## 本文:

鴨着く島

大隅の風土と歴史を紹介していきます

新春の京都三社と伊勢三宮(6)

2019-01-28 13:32:38 | 旅行

「新春の京都三社と伊勢三宮」が長くなったが、長くなりついでに伊勢神宮の存続の危機についても触れておきたい。

前回、伊勢神宮が祟神天皇の娘ヤマトヒメの時に創建されたと縷々書いてきたが、逆に存続の危機に見舞われた時代があった。

源平の争乱・南北朝の対立、そして戦国時代の混乱の中で、斎宮や遷宮制度が廃されることはあっても神宮そのものは守られてきたので、今日までつながる神宮の長い歴史があるのだが、実は存続の危機にさらされたのはその長い歴史から見ればつい最近の事に属する。

いわゆる「神道指令」である。

日本の降伏(9月2日)を受けて置かれた「連合国軍最高司令部」(GHQ)が神道指令を発したのは終戦の年(1945年)の12月15日だった。

神道指令は「神道分離令」というのが正確だが、政治と神道とを 分離せよというものだ。国家神道と軍国主義によって「現人神」視された天皇の、その祖先神たる天照大神信仰の原点が伊勢神宮であると知ったGHQは、伊勢神宮そのものを廃止したかったのである。

## 提供情報:

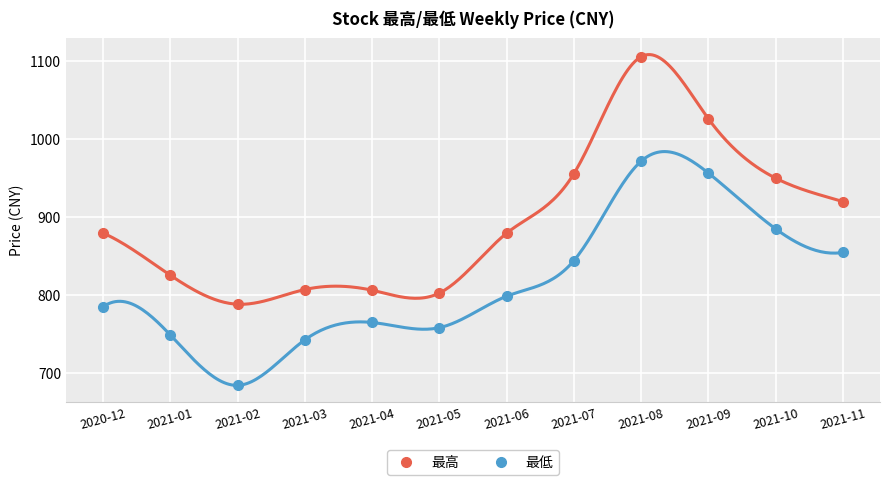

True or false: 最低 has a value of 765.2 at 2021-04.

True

--

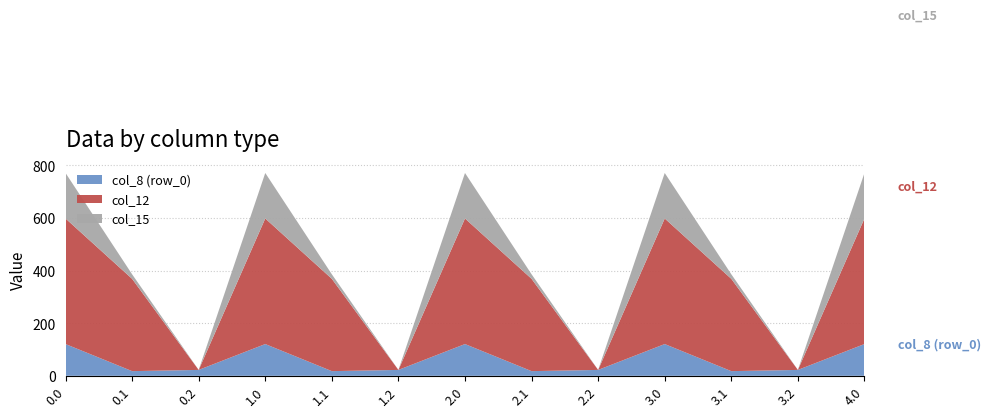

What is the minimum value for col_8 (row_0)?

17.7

## 課題の指示:
本文の「源平の争乱・南北朝の対立、そ」から「5年)の12月15日だった。」までを、末尾の語句も含めて一字も変えずに書き写してください。

## 問題の解答:
源平の争乱・南北朝の対立、そして戦国時代の混乱の中で、斎宮や遷宮制度が廃されることはあっても神宮そのものは守られてきたので、今日までつながる神宮の長い歴史があるのだが、実は存続の危機にさらされたのはその長い歴史から見ればつい最近の事に属する。

いわゆる「神道指令」である。

日本の降伏(9月2日)を受けて置かれた「連合国軍最高司令部」(GHQ)が神道指令を発したのは終戦の年(1945年)の12月15日だった。